▶ [Instructions to follow]: Reproduce, word for word, the part of the article on the Air Do and Solaseed Air merger that begins with "According to Takahashi, within" and ends with "to regional banks.".

Air Do (HD, Sapporo Chitose) and Solaseed Air (6J, Miyazaki) have followed through on plans hatched during the pandemic to merge in 2022, announcing on May 31 that they had signed a contract to set up a Tokyo-based joint holding company.

The merger aims to cut the two regional carriers’ operating costs through “more efficient use of resources” such as staff and facilities and by jointly procuring parts. The holding company, to be called Regional Plus Wings Corp., will be established on October 3, 2022, if the shareholders of both airlines agree in votes set for late June.

“The business environment surrounding both companies faces future uncertainties due to the effects of the coronavirus pandemic, the diversification of work styles and lifestyles, changes in consumer values, ​​and market changes due to advances in digital technology,” Air Do and Solaseed Air explained in a joint statement. “The business development of both companies must also undergo major changes in response.”

They will continue, however, to be “airlines rooted in the region, each with its own business licence and unique brand. By 2026, the group will aim for operating income of about JPY100 billion yen (USD783 million) and profit of JPY9 billion (USD70.5 million), the statement said.

Based at opposite ends of Japan, with Air Do on the northern Japanese island of Hokkaido and Solaseed Air on the island of Kyushu in the far south, the two airlines have both the state-owned Development Bank of Japan and ANA Holdings as major shareholders. They have no overlapping routes, the ch-aviation capacities module shows, and operate Boeing fleets.

Details such as the investment ratio for each party and its management team will be revealed at a later date, the carriers’ chief executives told a news conference on May 30, Nikkei Asia reported.

“Each of us is making self-preservation efforts, but there are limits,” Susumu Kusano, president and chief executive of Air Do said, while Kosuke Takahashi, president and CEO of Solaseed Air, added: “We cannot survive unless we strengthen cooperation through a holding company.”

According to Takahashi, within five years the new group will be cutting JPY3 billion to JPY5 billion (USD23-39 million) per year in costs.

The two partners also confirmed a fundraising share issue through third-party allotment to the Development Bank of Japan. Kyodo News reported that Air Do will raise JPY7 billion (USD55 million), and Solaseed Air JPY2.5 billion (USD20 million), by issuing preferred shares both to the development bank and to regional banks.

▶ [Dataset entries]:
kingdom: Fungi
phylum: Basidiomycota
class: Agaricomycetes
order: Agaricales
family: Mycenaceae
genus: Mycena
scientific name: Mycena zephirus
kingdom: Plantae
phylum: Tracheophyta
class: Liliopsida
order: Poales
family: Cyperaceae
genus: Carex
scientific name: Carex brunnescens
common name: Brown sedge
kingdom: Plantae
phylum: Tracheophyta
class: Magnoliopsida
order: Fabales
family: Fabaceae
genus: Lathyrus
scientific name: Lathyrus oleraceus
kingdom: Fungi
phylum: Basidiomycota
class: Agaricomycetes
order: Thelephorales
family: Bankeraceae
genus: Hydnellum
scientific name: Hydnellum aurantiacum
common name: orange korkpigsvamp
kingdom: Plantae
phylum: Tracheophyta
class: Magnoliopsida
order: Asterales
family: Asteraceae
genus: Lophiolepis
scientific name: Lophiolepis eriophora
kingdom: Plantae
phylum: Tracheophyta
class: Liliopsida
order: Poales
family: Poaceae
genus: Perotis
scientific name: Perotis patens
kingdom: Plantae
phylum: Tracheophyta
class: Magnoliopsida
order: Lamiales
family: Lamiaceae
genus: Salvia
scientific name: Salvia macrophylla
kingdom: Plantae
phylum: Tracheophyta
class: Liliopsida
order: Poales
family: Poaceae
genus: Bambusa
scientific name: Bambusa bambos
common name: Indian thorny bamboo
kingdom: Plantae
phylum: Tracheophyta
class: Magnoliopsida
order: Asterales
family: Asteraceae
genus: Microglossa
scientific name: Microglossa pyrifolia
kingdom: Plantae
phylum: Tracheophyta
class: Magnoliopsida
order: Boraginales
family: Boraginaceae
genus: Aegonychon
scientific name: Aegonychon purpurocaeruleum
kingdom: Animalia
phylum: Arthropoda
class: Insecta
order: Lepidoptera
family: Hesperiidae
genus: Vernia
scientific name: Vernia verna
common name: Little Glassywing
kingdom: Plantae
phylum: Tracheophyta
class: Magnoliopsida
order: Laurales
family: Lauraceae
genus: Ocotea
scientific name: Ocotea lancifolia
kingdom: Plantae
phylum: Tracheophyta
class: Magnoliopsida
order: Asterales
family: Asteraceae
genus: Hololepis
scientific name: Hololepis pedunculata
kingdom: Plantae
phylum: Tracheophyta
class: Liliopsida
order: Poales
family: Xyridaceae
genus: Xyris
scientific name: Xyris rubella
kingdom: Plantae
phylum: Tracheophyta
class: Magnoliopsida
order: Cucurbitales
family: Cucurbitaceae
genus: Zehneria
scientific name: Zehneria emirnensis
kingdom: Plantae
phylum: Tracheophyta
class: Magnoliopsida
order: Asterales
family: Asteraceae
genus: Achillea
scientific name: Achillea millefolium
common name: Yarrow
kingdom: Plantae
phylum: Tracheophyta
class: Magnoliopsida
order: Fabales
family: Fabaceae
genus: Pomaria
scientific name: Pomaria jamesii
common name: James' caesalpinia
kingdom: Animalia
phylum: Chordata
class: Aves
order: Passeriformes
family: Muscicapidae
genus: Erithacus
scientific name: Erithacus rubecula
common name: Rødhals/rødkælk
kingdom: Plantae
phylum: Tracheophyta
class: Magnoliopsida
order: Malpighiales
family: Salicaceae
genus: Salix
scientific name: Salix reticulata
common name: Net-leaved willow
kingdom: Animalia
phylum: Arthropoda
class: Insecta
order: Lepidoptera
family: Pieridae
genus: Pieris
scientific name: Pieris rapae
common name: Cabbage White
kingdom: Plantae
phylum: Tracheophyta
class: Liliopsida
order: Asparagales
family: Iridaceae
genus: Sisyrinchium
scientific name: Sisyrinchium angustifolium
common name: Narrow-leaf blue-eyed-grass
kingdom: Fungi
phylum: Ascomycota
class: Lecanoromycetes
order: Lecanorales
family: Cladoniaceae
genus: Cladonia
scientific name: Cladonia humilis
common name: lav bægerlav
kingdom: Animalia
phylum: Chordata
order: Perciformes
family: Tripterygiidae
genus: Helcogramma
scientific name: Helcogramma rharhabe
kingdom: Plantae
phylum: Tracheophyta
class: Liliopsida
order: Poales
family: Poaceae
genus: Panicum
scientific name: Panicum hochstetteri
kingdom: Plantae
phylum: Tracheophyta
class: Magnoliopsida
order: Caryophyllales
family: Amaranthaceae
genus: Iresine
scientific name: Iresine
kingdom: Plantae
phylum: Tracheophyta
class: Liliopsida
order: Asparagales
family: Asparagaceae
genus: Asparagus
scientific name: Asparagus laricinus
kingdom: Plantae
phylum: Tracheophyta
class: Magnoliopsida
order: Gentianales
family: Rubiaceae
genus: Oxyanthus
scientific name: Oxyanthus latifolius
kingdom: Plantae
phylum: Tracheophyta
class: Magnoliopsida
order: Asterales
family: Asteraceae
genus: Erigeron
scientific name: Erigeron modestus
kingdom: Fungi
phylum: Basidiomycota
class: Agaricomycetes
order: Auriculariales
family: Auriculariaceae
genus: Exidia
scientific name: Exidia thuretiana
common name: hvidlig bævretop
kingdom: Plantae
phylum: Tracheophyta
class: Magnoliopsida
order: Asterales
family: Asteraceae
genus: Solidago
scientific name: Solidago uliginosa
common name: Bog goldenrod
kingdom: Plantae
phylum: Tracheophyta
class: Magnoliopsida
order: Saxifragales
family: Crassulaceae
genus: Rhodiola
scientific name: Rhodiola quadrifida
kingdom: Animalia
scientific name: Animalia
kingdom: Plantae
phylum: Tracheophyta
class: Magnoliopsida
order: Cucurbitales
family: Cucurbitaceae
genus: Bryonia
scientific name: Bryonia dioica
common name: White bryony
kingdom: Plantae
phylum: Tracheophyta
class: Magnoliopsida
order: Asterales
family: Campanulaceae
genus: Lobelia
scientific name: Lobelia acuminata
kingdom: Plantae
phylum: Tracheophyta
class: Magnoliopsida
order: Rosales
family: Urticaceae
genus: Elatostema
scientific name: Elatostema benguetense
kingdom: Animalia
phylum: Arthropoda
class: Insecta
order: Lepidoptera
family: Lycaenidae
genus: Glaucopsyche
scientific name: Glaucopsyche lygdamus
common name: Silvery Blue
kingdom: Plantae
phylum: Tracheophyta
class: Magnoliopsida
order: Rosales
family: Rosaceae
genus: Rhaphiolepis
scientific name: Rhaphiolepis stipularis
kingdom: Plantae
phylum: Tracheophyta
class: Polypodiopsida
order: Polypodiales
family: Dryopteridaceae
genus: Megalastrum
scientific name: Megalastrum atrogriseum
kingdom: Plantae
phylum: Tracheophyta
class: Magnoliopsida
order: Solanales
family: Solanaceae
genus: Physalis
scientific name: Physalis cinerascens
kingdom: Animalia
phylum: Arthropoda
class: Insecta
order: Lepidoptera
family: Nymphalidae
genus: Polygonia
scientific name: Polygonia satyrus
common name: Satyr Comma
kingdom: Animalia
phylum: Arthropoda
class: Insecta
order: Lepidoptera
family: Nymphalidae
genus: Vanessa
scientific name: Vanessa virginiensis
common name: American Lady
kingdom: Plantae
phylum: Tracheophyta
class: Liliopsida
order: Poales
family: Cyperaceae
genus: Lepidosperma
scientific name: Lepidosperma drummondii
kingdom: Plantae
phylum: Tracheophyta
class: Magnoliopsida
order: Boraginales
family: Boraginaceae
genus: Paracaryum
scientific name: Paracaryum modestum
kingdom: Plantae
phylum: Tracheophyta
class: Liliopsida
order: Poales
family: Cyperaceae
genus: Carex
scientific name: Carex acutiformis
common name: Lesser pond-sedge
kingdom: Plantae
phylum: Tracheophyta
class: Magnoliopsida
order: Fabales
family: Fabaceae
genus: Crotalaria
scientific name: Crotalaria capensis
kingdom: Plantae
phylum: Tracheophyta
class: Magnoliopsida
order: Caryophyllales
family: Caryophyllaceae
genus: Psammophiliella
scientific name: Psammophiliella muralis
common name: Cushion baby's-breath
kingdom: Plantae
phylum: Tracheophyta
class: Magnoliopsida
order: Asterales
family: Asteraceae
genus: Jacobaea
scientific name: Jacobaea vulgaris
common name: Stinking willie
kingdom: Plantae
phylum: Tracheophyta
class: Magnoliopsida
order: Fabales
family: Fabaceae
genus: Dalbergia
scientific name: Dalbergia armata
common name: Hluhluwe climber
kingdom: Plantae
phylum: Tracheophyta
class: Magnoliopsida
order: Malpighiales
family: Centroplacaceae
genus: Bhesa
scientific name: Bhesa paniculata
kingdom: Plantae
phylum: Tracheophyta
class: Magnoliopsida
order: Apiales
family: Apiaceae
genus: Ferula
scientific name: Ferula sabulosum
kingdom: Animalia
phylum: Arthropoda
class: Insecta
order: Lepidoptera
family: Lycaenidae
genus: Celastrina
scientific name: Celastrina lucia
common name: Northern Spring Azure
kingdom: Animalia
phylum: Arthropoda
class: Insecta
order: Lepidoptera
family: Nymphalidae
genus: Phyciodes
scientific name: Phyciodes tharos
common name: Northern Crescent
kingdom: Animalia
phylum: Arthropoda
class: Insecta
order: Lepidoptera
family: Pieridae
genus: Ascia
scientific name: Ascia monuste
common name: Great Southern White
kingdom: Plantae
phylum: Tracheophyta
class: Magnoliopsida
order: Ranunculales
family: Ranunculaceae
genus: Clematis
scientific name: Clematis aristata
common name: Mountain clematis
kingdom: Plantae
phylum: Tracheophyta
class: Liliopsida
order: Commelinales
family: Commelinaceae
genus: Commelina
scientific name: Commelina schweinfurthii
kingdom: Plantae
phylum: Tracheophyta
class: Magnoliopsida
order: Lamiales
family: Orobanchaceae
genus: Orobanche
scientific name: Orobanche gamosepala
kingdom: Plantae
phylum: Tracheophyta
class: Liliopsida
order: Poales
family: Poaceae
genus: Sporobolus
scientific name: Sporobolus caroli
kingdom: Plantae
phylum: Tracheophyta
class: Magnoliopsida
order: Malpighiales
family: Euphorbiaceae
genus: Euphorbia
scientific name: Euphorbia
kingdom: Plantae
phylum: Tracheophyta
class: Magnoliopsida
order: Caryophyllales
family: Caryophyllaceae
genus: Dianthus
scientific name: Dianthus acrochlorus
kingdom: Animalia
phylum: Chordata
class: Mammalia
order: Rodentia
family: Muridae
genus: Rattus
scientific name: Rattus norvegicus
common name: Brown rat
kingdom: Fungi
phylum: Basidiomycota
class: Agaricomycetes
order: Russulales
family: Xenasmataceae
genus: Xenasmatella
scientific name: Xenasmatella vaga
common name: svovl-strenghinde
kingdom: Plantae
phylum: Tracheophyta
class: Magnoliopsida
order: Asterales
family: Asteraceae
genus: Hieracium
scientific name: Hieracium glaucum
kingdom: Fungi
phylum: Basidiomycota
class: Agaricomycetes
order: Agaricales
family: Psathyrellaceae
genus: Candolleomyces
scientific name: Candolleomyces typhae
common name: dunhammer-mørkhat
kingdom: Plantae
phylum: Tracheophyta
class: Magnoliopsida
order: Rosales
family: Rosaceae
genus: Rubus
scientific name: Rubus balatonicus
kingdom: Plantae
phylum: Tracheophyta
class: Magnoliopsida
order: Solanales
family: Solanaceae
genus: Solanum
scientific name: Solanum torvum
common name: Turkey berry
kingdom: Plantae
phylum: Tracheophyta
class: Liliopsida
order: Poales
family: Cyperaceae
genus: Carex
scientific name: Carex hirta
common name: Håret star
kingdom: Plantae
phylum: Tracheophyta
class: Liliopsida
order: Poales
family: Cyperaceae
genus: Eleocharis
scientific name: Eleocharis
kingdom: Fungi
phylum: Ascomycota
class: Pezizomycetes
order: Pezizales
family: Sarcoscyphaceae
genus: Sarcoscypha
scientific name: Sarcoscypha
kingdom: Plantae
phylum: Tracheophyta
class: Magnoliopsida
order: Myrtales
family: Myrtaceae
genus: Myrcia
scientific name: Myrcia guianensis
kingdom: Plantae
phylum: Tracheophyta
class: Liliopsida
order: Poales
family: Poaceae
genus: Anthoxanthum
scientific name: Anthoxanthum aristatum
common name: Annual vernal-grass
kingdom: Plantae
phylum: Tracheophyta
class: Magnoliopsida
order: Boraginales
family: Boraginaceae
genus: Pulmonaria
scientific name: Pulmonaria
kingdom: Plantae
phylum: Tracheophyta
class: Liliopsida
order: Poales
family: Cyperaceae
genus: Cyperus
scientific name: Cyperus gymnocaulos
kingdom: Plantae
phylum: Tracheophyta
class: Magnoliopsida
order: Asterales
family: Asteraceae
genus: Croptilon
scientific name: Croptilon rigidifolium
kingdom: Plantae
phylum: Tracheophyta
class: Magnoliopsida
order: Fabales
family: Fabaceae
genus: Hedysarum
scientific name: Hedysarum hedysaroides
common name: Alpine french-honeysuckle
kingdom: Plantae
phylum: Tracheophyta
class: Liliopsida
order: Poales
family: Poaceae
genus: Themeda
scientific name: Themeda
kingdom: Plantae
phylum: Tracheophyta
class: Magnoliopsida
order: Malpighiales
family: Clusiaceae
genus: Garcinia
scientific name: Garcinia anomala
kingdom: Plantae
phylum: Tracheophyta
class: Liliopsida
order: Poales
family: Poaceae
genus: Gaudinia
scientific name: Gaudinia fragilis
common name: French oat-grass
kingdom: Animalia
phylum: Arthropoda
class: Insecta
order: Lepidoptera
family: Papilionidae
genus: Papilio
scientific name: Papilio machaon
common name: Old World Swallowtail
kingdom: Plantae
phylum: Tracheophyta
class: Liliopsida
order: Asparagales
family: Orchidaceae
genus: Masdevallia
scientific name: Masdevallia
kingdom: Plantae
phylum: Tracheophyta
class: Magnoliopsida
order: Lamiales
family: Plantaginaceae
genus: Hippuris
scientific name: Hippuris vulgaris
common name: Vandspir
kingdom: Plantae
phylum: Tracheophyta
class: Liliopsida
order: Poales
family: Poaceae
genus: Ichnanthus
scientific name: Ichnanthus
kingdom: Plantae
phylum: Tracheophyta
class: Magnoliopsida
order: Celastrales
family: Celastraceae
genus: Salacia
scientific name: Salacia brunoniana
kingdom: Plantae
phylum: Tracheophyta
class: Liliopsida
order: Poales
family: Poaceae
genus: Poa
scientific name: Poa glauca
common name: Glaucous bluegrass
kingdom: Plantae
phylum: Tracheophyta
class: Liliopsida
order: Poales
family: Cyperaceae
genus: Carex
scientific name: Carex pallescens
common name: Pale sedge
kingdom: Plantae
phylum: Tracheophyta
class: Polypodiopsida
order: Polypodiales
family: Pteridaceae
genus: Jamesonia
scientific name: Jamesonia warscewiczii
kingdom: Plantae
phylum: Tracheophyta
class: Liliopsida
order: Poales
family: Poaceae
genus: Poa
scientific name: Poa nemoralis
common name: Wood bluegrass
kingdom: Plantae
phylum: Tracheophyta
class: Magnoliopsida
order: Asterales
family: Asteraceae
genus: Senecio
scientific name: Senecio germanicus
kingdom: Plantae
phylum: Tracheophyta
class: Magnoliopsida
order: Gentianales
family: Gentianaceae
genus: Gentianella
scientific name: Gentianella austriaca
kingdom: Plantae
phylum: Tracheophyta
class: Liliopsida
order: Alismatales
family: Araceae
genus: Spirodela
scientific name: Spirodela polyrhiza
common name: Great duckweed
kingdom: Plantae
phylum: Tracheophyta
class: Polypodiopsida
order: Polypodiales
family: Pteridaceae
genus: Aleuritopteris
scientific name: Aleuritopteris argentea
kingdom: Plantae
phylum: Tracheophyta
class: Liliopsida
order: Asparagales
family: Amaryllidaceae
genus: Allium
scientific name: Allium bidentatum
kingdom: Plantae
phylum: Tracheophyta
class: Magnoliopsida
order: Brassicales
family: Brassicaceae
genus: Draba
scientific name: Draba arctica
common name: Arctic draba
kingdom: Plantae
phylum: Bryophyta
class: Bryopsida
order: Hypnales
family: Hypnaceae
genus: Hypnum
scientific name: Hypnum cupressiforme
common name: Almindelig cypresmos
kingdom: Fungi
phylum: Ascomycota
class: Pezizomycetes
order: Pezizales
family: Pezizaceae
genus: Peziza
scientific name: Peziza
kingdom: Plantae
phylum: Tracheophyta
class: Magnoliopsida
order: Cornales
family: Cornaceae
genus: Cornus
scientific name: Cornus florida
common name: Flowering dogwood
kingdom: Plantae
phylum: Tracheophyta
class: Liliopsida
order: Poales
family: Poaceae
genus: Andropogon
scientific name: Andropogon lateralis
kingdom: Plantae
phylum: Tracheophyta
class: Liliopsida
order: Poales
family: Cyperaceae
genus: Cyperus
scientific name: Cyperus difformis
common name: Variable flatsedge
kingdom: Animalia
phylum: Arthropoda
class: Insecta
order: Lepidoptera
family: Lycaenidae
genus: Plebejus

▶ [Exercise result]:
According to Takahashi, within five years the new group will be cutting JPY3 billion to JPY5 billion (USD23-39 million) per year in costs.

The two partners also confirmed a fundraising share issue through third-party allotment to the Development Bank of Japan. Kyodo News reported that Air Do will raise JPY7 billion (USD55 million), and Solaseed Air JPY2.5 billion (USD20 million), by issuing preferred shares both to the development bank and to regional banks.